Pope Francis invites us to reflect on the celebration of Lent, echoed in the opening words of his message:
“Lent is a time for renewal for the whole Church, for each community and for every believer. Above all, it is a time of grace”.
“…the gate between God and man, between heaven and earth, opens once for all. The Church is like a hand holding open this gate, thanks to the proclamation of God’s word, her celebration of the Sacraments, her witness of the faith that works through love.”
In the light of these words, people should be encouraged to find space for God during Lent by attending Mass, by spending time in private prayer, especially Eucharistic Adoration and by acts of penance. People are encouraged to reflect prayerfully on the daily readings over the days of Lent.
“If we humbly implore God’s grace and accept our own limitations, we will trust in the infinite possibilities which God’s love holds out to us”.

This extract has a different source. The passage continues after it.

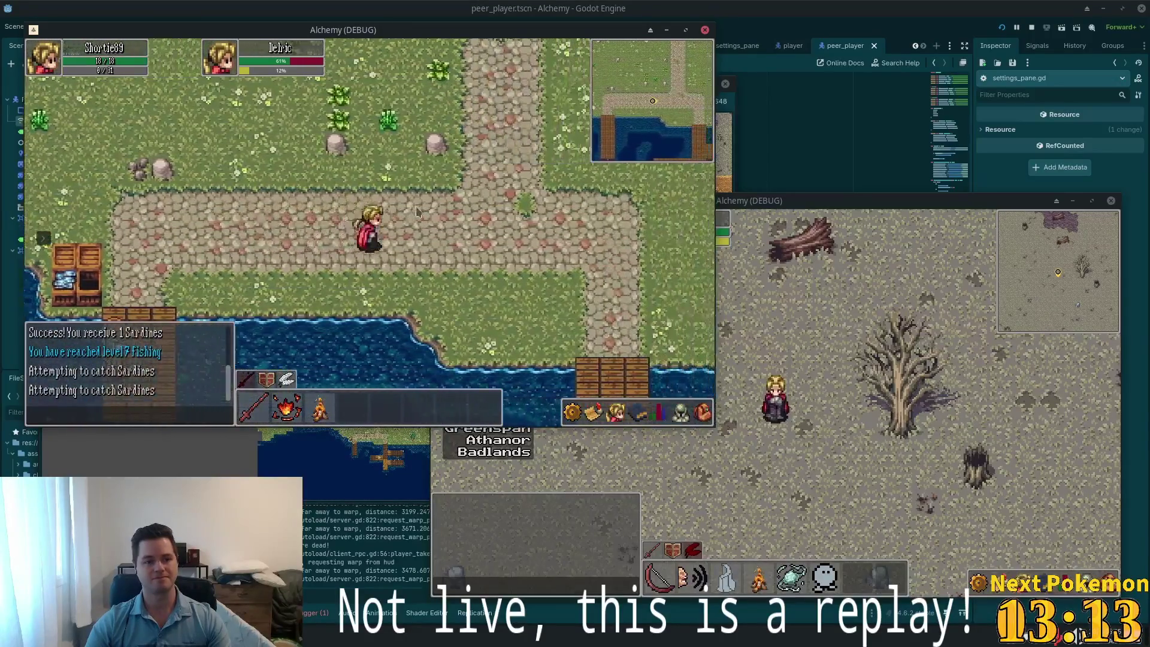
key("Right")
key("Up")
key("Up")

These words from the Holy Father give us reason to reflect on the gift of God’s mercy. Opportunities for Confession should be provided over the whole period of Lent and not just during Holy Week. Encouraging people to seek the mercy and forgiveness of the Lord is as essential part of the season of Lent.
“Every Christian community is called to go out of itself and to be engaged in the life of the greater society of which it is part, especially with the poor and those who are far away”.

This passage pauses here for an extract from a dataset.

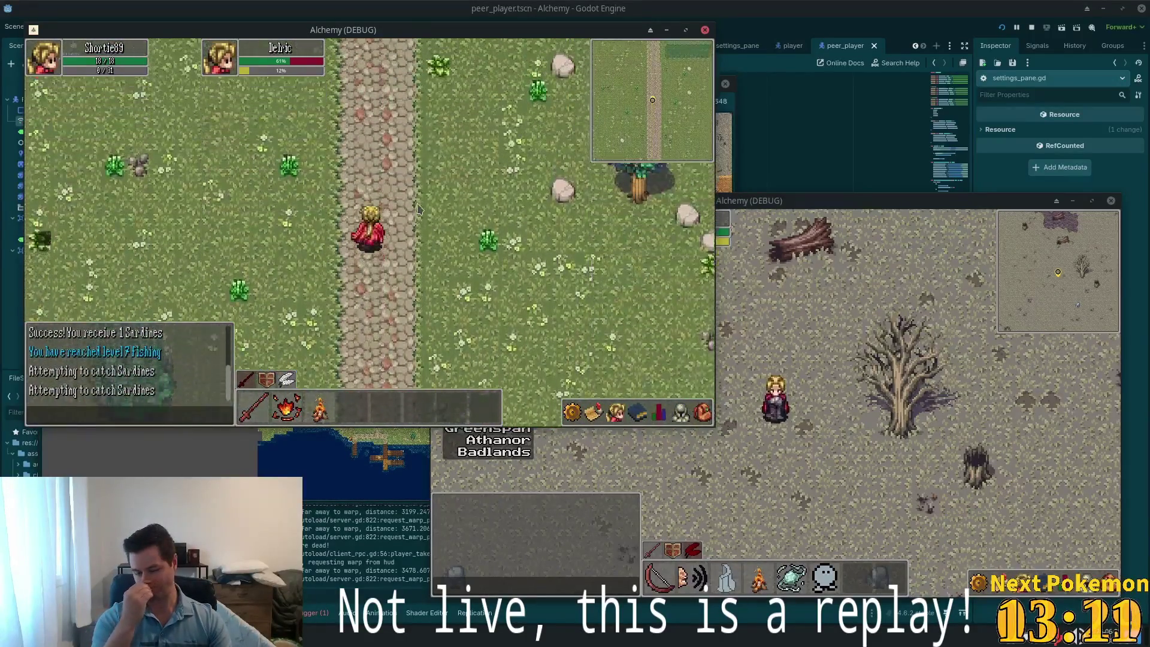
key("Up")
key("Up")
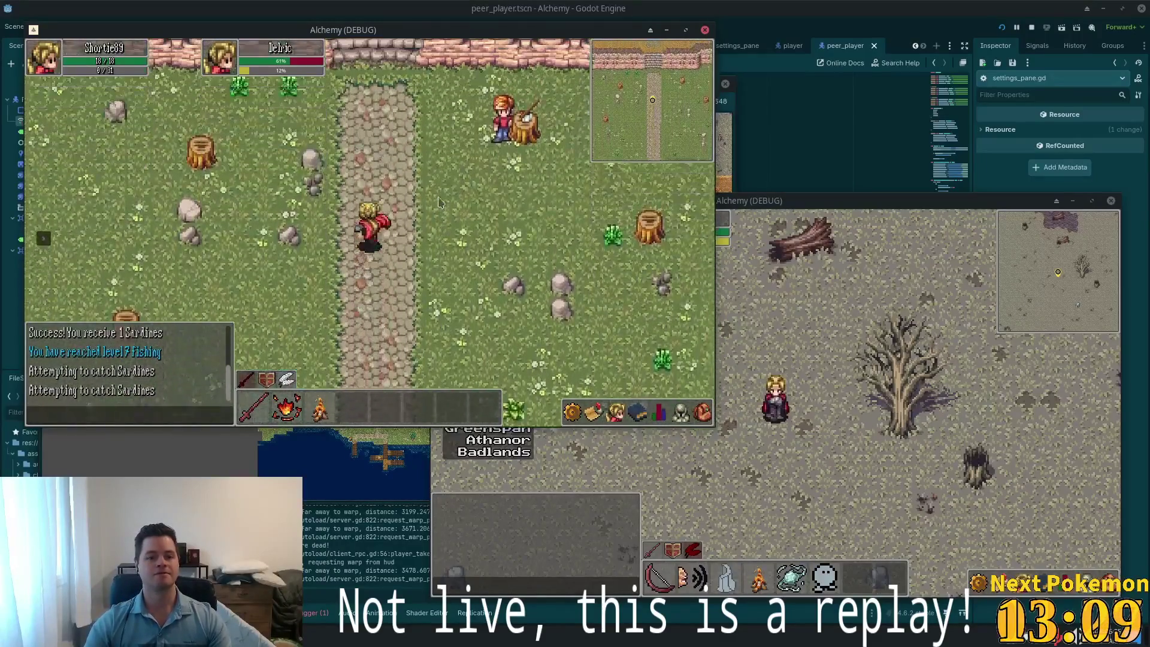
key("Up")
key("Up")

The Trocaire Lenten appeal gives expression to this invitation and should be supported in all parishes. The focus of this year’s appeal is Ethiopia, a country where Trocaire has worked for several decades. Ethiopia is precisely the sort of community the Holy Father has in mind when he draws us “to the poor and those who are far away”.
The Holy Father’s message for Lent calls for “acts of penance”. This is an opportune time to consider taking a break from alcohol. There is an immediate financial benefit as well as developing a positive impact on one’s physical and mental health. The Pioneer Association is inviting you to make this commitment for Lent and to offer the sacrifice as a prayer for someone you know who has a problem with alcohol or drugs.
Finally, with an emphasis on the theme of “mercy”, we will find that Lent is not just about what we can do – in charity or in penance – for the benefit of others. When we allow Lent to take us on a pilgrimage of mercy, we ourselves become transformed, as Cardinal Kasper points out in his recent book:
“What is mercy? It is not only a matter of a general love of humanity, which is not at all objectionable if it doesn’t simply amount to hollow words, but becomes concrete in deed. It is not simply a matter of compassion with the suffering, which is quite positive in comparison to hard-heartedness and egoism. It is not even a matter of ideas for making the world a better place. In this regard, the Bible is very realistic. It knows: “You always have the poor with you” (John 12:8). What ultimately is at stake in Christian mercy is the encounter with Jesus Christ himself in and through those who suffer. Therefore, mercy is principally not a matter of morality, but a matter of faith in Christ, discipleship, and an encounter with him.”